I have three different companies watching my cyber security and identity.
The Federal Government had a massive data leak. My data was in that leak, because someone used me as a reference when applying for secret clearance. So a hacker got into the federal government's database, got my data, and now the federal government is paying a cyber security company to keep an eye on my identity.
While working for a big tech company, my insurance company had their records stolen. My records were some of those records that were stolen. That insurance company is paying for another cyber security company to keep an eye on my credit and personal information and make sure they are not being used by nefarious nogoodniks.
I don't really use credit, but I do keep one big-name credit card in my wallet and charge a couple things to it every month, just to keep my credit rating alive and show some activity. A huge data breach included my information, and to help those of us "harmed" by this breach, the big name credit card company is paying a third cyber security company to keep an eye on my personal information and credit details to make sure my data doesn't get used in bad ways.
This is not a solution.
This is putting fingers into the face of a rapidly cracking dam, and hoping to hold back the trillions of gallons of water pushing from the other side.

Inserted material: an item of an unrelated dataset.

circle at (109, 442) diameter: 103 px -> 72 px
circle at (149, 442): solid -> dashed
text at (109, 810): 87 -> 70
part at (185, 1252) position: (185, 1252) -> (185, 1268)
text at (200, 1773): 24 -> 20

As long as this data is tasty and transferrable, there will be a market for it. So hackers will find ways into systems run by overworked, tired, and not-up-to-date system administrators.
Someone needs to make consumer data non-transferrable. Everyone has a single unique PGP id, or something, that identifies the account, without identifying the individual.
That one layer of abstraction is all it would take to make the data unpalatable and therefore useless to hack.
Already solved in Estonia with similar mechanisms you are describing. Nobody even needs to pick up a pen to sign a document, and it's more secure than pretending your handwritten signature matters in the slightest. The problem with all reforms in the US is that they can be quashed with a single argument: it will remove jobs. For some reason this will get anyone to vote against a law. Doing such a thing will remove handwriting expert jobs, identity fraud companies, tax preparation organizations (TurboTax and the like), etc, etc, etc. The economic impact would be "disastrous", as would be argued in front of Congress, then boom law is gone.
Estonia has been my fave for many many years now. After the Berlin Wall came down, they got right down to business and modernized everything. They really have the tech side of things nailed. Of course, when you are a country of 1.2m people, it is a whole lot easier to get everyone on the same page. But they are a model that MANY other countries could learn a LOT from.
Here are a couple of places to start:
This is amazing. Closest thing I've ever seen to technocracy in the real world. And here I am, making fictional worlds, where seeming science fiction lives on and people embrace it as a fact of life. Amazing. Thanks for sharing the articles. I would've never known, given Russia's biased opinion of the Baltic states.
What makes the data useless to hack is it's largely bullshit. I, too, had three different companies monitoring my identity because three large organizations screwed the pooch. Guess what? not one of them discovered that I moved. The other thing that makes stuff work is the fact that consumers need 100% trust in the system or they won't use it, which means the banks and credit cards will bend over backwards to keep confidence up. That puts the onus on improved security on the guys charging 2.7% on every charge. And I think they, too, know that paying for useless credit monitoring for every man, woman and child with a social security number is no system, either. obviously everyone should rely on cryptocurrency so we've got all that and software bugs too
I don't think any of these cyber security companies "monitoring" my data are actually doing anything at all. I expect they all have the same postal address in Delaware, that is a drop box in the back of a strip mall, and they have 5 employees, none of who have ever met each other. Cyber security companies are total scams. Complete BS.